Obama lived with Kenyan uncle facing deportation

Obama lived with Kenyan uncle facing deportation

Two years after saying President Barack Obama had not met an uncle who faced deportation, the White House acknowledged he did live with his father's half-brother for a "brief period of time" in the 1980s.

The president's uncle, Onyango Okech Obama, was granted permission Tuesday by a federal immigration judge to stay in the US, where he has lived illegally for the last five decades.

In his testimony before the judge, Obama's uncle mentioned that then-student Obama had stayed with him in Cambridge for three weeks after he was accepted into Harvard law school back in 1988.

The White House staff based its 2011 claim that the two had never met on a review of the documentary record - including Obama's memoir - and had not asked the president himself, Press Secretary Jay Carney told reporters Thursday.
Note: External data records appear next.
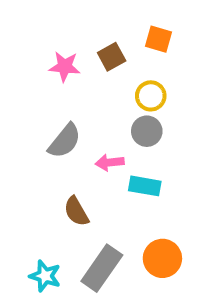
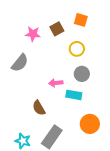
gray circle: (147, 131) -> (82, 74), moved
gray semicircle: (65, 141) -> (20, 63), moved
orange circle: (162, 258) -> (90, 124), moved

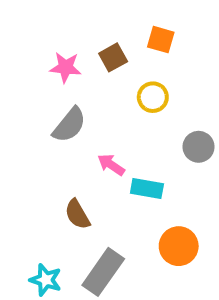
gray semicircle: (20, 63) -> (69, 125), moved
gray circle: (82, 74) -> (199, 147), moved
pink arrow: (56, 83) -> (111, 165), turned 40

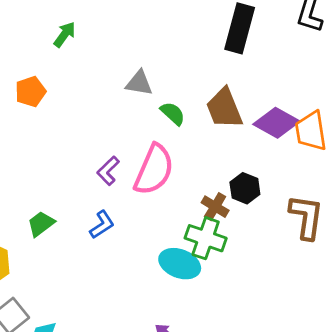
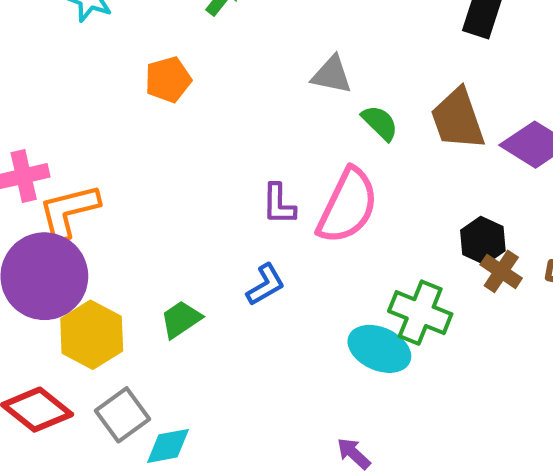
purple L-shape: (108, 171) -> (279, 204), turned -48
brown cross: (215, 207) -> (501, 271), moved
green trapezoid: (41, 224) -> (181, 319), moved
"Back when this arose, folks looked at the record, including the president's book, and there was no evidence that they had met. And that was what was conveyed. Nobody spoke to the president," he said.

"When Omar Obama said the other day and there were reports that he had said the other day that President Obama, back when he was a law school student, had stayed with him in Cambridge, I thought it was the right thing to do to go ask him."

"Nobody had asked him in the past, and the President said that he in fact had met Omar Obama when he moved to Cambridge for law school and that he stayed with him for a brief period of time until his, the President's, apartment was ready," Carney said.

After that period, Obama and his uncle "saw each other once every few months while the President was in Cambridge" but eventually "fell out of touch," he said.

"The President has not seen Omar Obama in 20 years, and has not spoken with him in roughly 10 years," he said.

Carney also repeated that the White House had "absolutely zero" involvement in the uncle's deportation case.